TAREFAS A REALIZAR -
1) Responda, com base no trecho sobre o auxílio emergencial e a Ação da Cidadania:
(a) Com que valor médio o benefício retorna?
(b) Qual valor de auxílio o governo queria dar inicialmente no ano passado?
(c) Em que ano a Ação da Cidadania foi lançada?
2) Resuma em duas frases o trecho sobre o auxílio emergencial e a Ação da Cidadania.
3) Retome o trecho sobre o auxílio emergencial e a Ação da Cidadania a partir da última frase apresentada.

TRECHO DE TEXTO -
=-=-=
Em dezembro do ano passado, o governo federal pagou a última parcela do auxílio emergencial. Após quatro meses de interrupção, o benefício retorna com um valor médio de R$ 250. Na sua avaliação, essa medida terá um impacto significativo no combate à pobreza?
Esse auxílio emergencial era uma piada. Se a gente fizer um histórico rápido no ano passado, o governo queria dar R$ 200 de auxílio emergencial e quando o Congresso se mobilizou para aumentar, para não ficar feio pra eles, passaram para aqueles R$ 600. Sabemos o quanto que é importante você ter algum recurso no momento de extrema pobreza, extrema miséria e, o próprio governo, o ministro da Economia e, de certa forma, também o Congresso, não percebendo a emergência e a importância de fazer qualquer coisa por essa população, de resolver qualquer que seja o problema burocrático e administrativo, simplesmente deixa passar três meses no início desse ano sem o auxílio emergencial.
E quando recebe, recebe um valor que é absolutamente ridículo, um valor que realmente chega tarde e é insignificante. Vamos ver por quanto de tempo que eles vão tentar manter o benefício, porque, obviamente, esse auxílio emergencial tem muito mais uma função de ajudar nas pesquisas do que, propriamente, a intenção de ajudar a população.
No último sábado (24), a Ação da Cidadania completou 28 anos. O que mudou ao longo desses quase 30 anos de atuação?
A Ação da Cidadania passou por diversas fases, teve o lançamento em 1993, quando você tem todo Brasil mobilizado contra fome, num movimento nacional, porque naquela época tínhamos 32 milhões de pessoas abaixo da linha de pobreza.Ela continua basicamente de 1993 até 2003, quando entra o governo do Partido dos Trabalhadores (PT), trabalhando com o “Natal Sem Fome” no sentido de cobrar que o governo implementasse políticas públicas.Depois entra a segunda fase da Ação da Cidadania que é exatamente quando existe a vontade política para combater a fome por parte do governo. Inclusive, em 2007, a ONG deixa de fazer o “Natal Sem Fome” e começa a pensar outros projetos, começa repensar na sua própria existência, começa a planejar outras ações.Esse período vai de 2007 até 2017, quando, depois da crise política e econômica, a gente teve que trazer a campanha de volta, depois de ficar 10 anos sem fazer, tivemos que voltar com o “Natal Sem Fome” porque, de novo, os comitês pelos estados nos alertaram do aumento da fome e miséria.
=-=-=
DADOS FORNECIDOS -

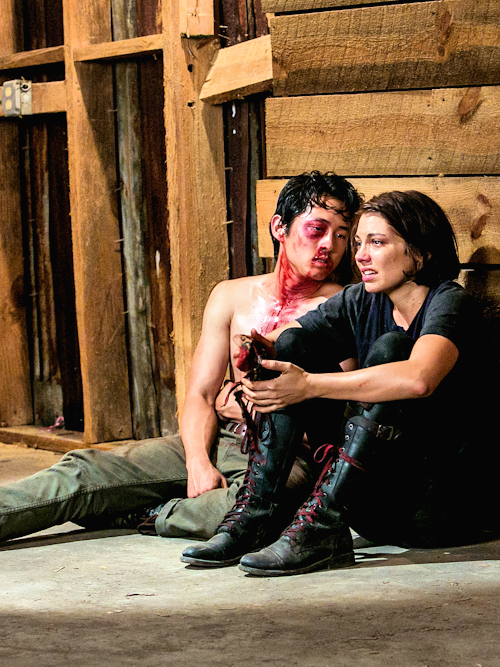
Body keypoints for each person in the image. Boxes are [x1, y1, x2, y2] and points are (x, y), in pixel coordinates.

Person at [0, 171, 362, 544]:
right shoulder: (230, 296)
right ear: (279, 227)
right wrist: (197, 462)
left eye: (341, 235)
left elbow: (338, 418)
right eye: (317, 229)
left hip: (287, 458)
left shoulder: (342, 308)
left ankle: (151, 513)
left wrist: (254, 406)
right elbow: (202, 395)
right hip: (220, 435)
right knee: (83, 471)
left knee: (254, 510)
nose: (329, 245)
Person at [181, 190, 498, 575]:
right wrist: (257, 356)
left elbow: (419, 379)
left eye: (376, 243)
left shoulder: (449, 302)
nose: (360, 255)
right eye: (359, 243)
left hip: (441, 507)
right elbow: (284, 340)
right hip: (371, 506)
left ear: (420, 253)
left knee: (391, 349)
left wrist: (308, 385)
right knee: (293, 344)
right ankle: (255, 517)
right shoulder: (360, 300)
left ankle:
=-=-=
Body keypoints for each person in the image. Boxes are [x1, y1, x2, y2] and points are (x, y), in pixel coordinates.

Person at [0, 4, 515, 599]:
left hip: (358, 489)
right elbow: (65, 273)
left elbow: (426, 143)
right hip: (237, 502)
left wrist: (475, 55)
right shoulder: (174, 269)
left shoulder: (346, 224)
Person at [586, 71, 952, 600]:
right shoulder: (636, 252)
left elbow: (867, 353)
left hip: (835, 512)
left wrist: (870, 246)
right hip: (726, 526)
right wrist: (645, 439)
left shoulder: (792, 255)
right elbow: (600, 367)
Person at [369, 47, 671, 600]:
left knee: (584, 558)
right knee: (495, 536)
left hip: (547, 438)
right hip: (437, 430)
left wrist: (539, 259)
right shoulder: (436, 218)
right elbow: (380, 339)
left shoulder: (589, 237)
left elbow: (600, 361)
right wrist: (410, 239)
=-=-=
RESPOSTAS EM ORDEM -
1)
(a) R$ 250.
(b) R$ 200.
(c) Em 1993.

2) No trecho, o auxílio emergencial é chamado de piada e criticado pelo atraso de meses na retomada e pelo valor, descrito como tardio e insignificante. Também são descritas as fases da Ação da Cidadania, lançada em 1993, que deixou de fazer o "Natal Sem Fome" em 2007 e teve de trazer a campanha de volta em 2017 por causa do aumento da fome e da miséria.

3)
Precisa cobrar de novo políticas públicas, porque a gente sabe que não importa o quanto que foi arrecadado, não importa o quanto foi distribuído, só as políticas públicas efetivamente conseguem erradicar fome. Vínhamos em um crescimento da miséria, de fome, até que chega 2020 e 2021. Temos uma tragédia que não é só na saúde, mas, principalmente, na questão da fome.
Em 2014, o Brasil tinha saído do Mapa da Fome e a nossa expectativa era ir para outras lutas, fazer outros combates e não voltar a lutar e enfrentar a fome e a miséria.
A Ação lançou a campanha "Brasil Sem Fome" para doar comida à população em situação de vulnerabilidade durante a pandemia. Como a campanha tem funcionado?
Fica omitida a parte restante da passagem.